В голосе Клариссы Джеймс отметил обличительные нотки, но Беннетт, судя по всему, этого не заметил.
Их хозяин издал возглас неудовольствия.
— Полностью. Девочка начиталась волшебных сказок — вот почему вы здесь. Нет, не посчитайте, что я не рад вас здесь видеть, скорее наоборот. Мне повезло, что я случайно повстречал у Пембрука лорда Мейхью. Меня все уверяли, что вы слишком заняты, чтобы приехать сюда. Только Мейхью говорил обратное.
Джеймс смаковал бренди, удерживая его на языке, и обдумывал новую информацию. Ничто в поведении Беннетта не указывало на то, что он знает о существовании «Монахов», но он упомянул Мейхью, а это могло быть ниточкой, за которую стоило потянуть.
— Я обидел вас, не так ли? — спросил Беннетт Клариссу, и было видно, что он обеспокоен. — Айрис говорит, что я самый большой невежа во всей Канаде, но я надеялся, что здесь не приобрету такую известность.
Он ослепительно улыбнулся.
Кларисса колебалась, и Джеймс напрягся. Они не могли позволить себе оскорбить Беннетта в самом начале игры.
— Non, мистер Беннетт, никакой обиды, — ответила Кларисса и сопроводила свой ответ большим глотком бренди.
— Я опьянела, да? — спросила Кларисса, когда Джеймс вел ее по лестнице. Ей казалось, что ее тело стало тяжелым как свинец, каждый шаг требовал неимоверных усилий.
Джеймс крепче обхватил ее за талию.
— Ради Бога, говорите тише. Не надо кричать.
Кларисса не могла сообразить, о чем он толкует. Она едва слышала его, тем более себя.
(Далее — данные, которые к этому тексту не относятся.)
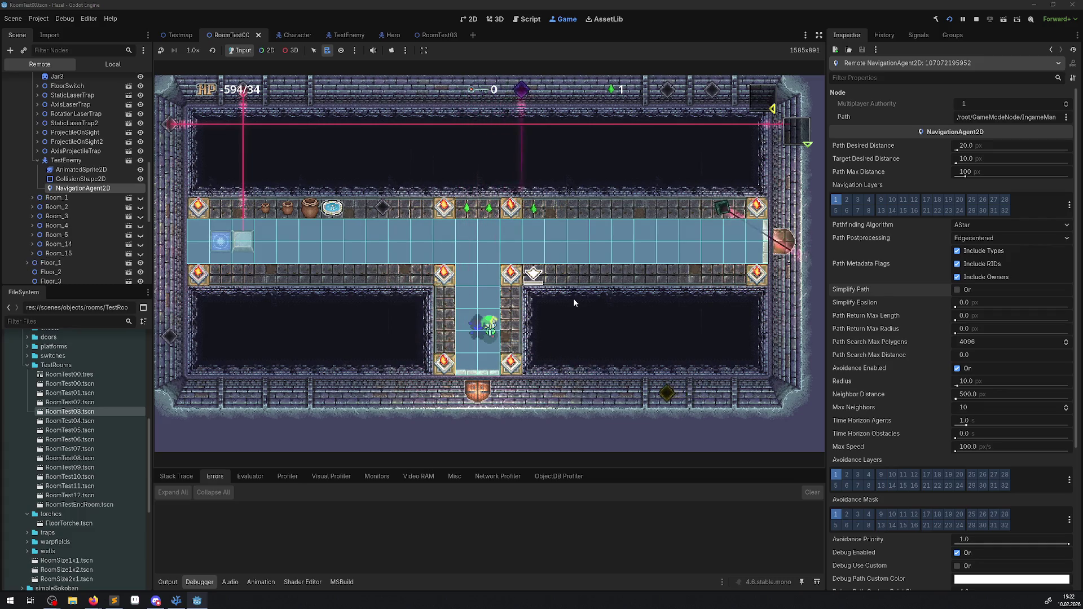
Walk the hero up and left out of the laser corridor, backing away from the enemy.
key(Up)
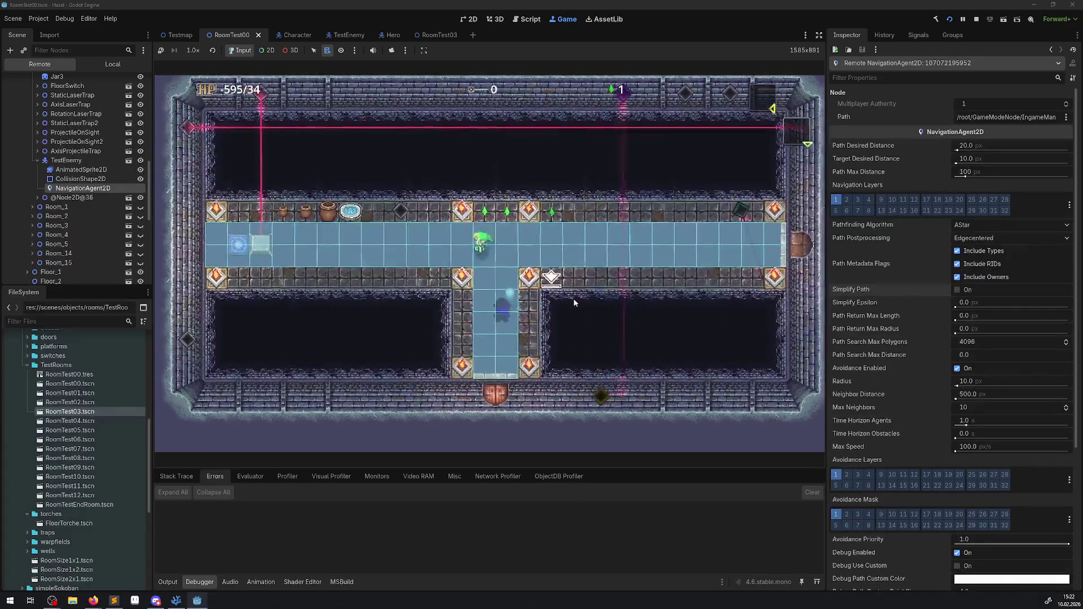
key(Left)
Она не протестовала и позволила отвести себя в спальню и усадить в кресло у камина.
— Хорош-ш… — не сумела закончить слово Кларисса.
— Да, — ответил Джеймс, стоя над ней и уперев руки в бока. — Вы опьянели.
— Сильно навеселе? — Кларисса безуспешно пыталась закинуть ногу на ногу.
— Да.
— Совсем пьяная?
Джеймс кивнул, подтверждая ее слова, потом опустился перед ней на колени и потянул за узел шейного платка.
— Пьяная как зюзя? — спросила Кларисса. — Хотя должна признать, что я совсем не понимаю этого выражения. И «навеселе» не понимаю, но «как зюзя» уж совсем ни на что не похоже.
Он не обращал внимания на ее лепет и молча раздевал ее с отчужденной педантичностью.
Клариссу это раздражало. Даже пребывая в таком плачевном состоянии, она понимала, что ее возмущал не тот факт, что он раздевал ее. Нет, ее возмущало то, что он казался абсолютно равнодушным к ней.
— Должна сказать, — начала она, приподнимаясь, потому что он стаскивал с нее рубашку, - это совсем не похоже на то время, когда вы специально наливали мне слишком много шампанского.
Его пальцы замерли, пуговица застряла в петле на полпути.
— Кларисса, если мне не изменяет память, вы выпили два бокала, и это вы стащили шампанское у родителей, когда у них был и гости.
— Два бокала, и все? — Кларисса смотрела, как Джеймс управляется с ее пуговицами. — Разве не тогда мы в первый раз занялись любовью?
Он высвободил из рукава одну ее руку, потом другую и бросил рубашку на пол.
— Кларисса, нам нужно говорить об этом? — Его голос звучал угрюмо и непреклонно.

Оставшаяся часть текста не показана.